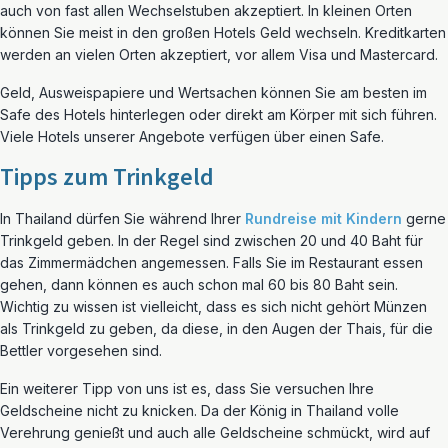
auch von fast allen Wechselstuben akzeptiert. In kleinen Orten
können Sie meist in den großen Hotels Geld wechseln. Kreditkarten
werden an vielen Orten akzeptiert, vor allem Visa und Mastercard.
Geld, Ausweispapiere und Wertsachen können Sie am besten im
Safe des Hotels hinterlegen oder direkt am Körper mit sich führen.
Viele Hotels unserer Angebote verfügen über einen Safe.
Tipps zum Trinkgeld
In Thailand dürfen Sie während Ihrer
Rundreise mit Kindern
gerne
Trinkgeld geben. In der Regel sind zwischen 20 und 40 Baht für
das Zimmermädchen angemessen. Falls Sie im Restaurant essen
gehen, dann können es auch schon mal 60 bis 80 Baht sein.
Wichtig zu wissen ist vielleicht, dass es sich nicht gehört Münzen
als Trinkgeld zu geben, da diese, in den Augen der Thais, für die
Bettler vorgesehen sind.
Ein weiterer Tipp von uns ist es, dass Sie versuchen Ihre
Geldscheine nicht zu knicken. Da der König in Thailand volle
Verehrung genießt und auch alle Geldscheine schmückt, wird auf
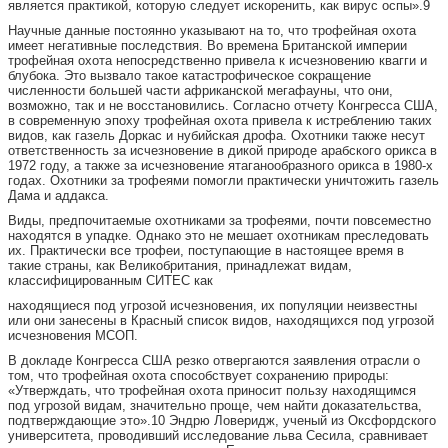
является практикой, которую следует искоренить, как вирус оспы».9
Научные данные постоянно указывают на то, что трофейная охота
имеет негативные последствия. Во времена Британской империи
трофейная охота непосредственно привела к исчезновению квагги и
блубока. Это вызвало такое катастрофическое сокращение
численности большей части африканской мегафауны, что они,
возможно, так и не восстановились. Согласно отчету Конгресса США,
в современную эпоху трофейная охота привела к истреблению таких
видов, как газель Доркас и нубийская дрофа. Охотники также несут
ответственность за исчезновение в дикой природе арабского орикса в
1972 году, а также за исчезновение ятаганообразного орикса в 1980-х
годах. Охотники за трофеями помогли практически уничтожить газель
Дама и аддакса.
Виды, предпочитаемые охотниками за трофеями, почти повсеместно
находятся в упадке. Однако это не мешает охотникам преследовать
их. Практически все трофеи, поступающие в настоящее время в
такие страны, как Великобритания, принадлежат видам,
классифицированным СИТЕС как
находящиеся под угрозой исчезновения, их популяции неизвестны
или они занесены в Красный список видов, находящихся под угрозой
исчезновения МСОП.
В докладе Конгресса США резко отвергаются заявления отрасли о
том, что трофейная охота способствует сохранению природы:
«Утверждать, что трофейная охота приносит пользу находящимся
под угрозой видам, значительно проще, чем найти доказательства,
подтверждающие это».10 Эндрю Ловеридж, ученый из Оксфордского
университета, проводивший исследование льва Сесила, сравнивает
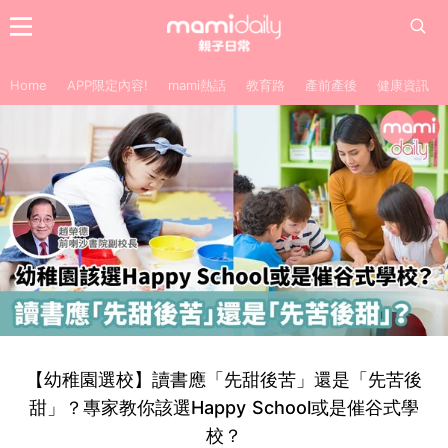
Home
APP限定內容!
mami熱話
教育路
產前產後
健康資訊
【幼稚園選校】讀書應「先甜後苦」還是「先苦後
甜」？專家教你該選Happy School或是催谷式學
校？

------------------------------

= Work request =
Reproduce the listing word for word, from its beginning through the line containing "Geldscheine nicht zu", including that line. Leave the pictures out of your copy.

= Answer box =
auch von fast allen Wechselstuben akzeptiert. In kleinen Orten
können Sie meist in den großen Hotels Geld wechseln. Kreditkarten
werden an vielen Orten akzeptiert, vor allem Visa und Mastercard.
Geld, Ausweispapiere und Wertsachen können Sie am besten im
Safe des Hotels hinterlegen oder direkt am Körper mit sich führen.
Viele Hotels unserer Angebote verfügen über einen Safe.
Tipps zum Trinkgeld
In Thailand dürfen Sie während Ihrer
Rundreise mit Kindern
gerne
Trinkgeld geben. In der Regel sind zwischen 20 und 40 Baht für
das Zimmermädchen angemessen. Falls Sie im Restaurant essen
gehen, dann können es auch schon mal 60 bis 80 Baht sein.
Wichtig zu wissen ist vielleicht, dass es sich nicht gehört Münzen
als Trinkgeld zu geben, da diese, in den Augen der Thais, für die
Bettler vorgesehen sind.
Ein weiterer Tipp von uns ist es, dass Sie versuchen Ihre
Geldscheine nicht zu knicken. Da der König in Thailand volle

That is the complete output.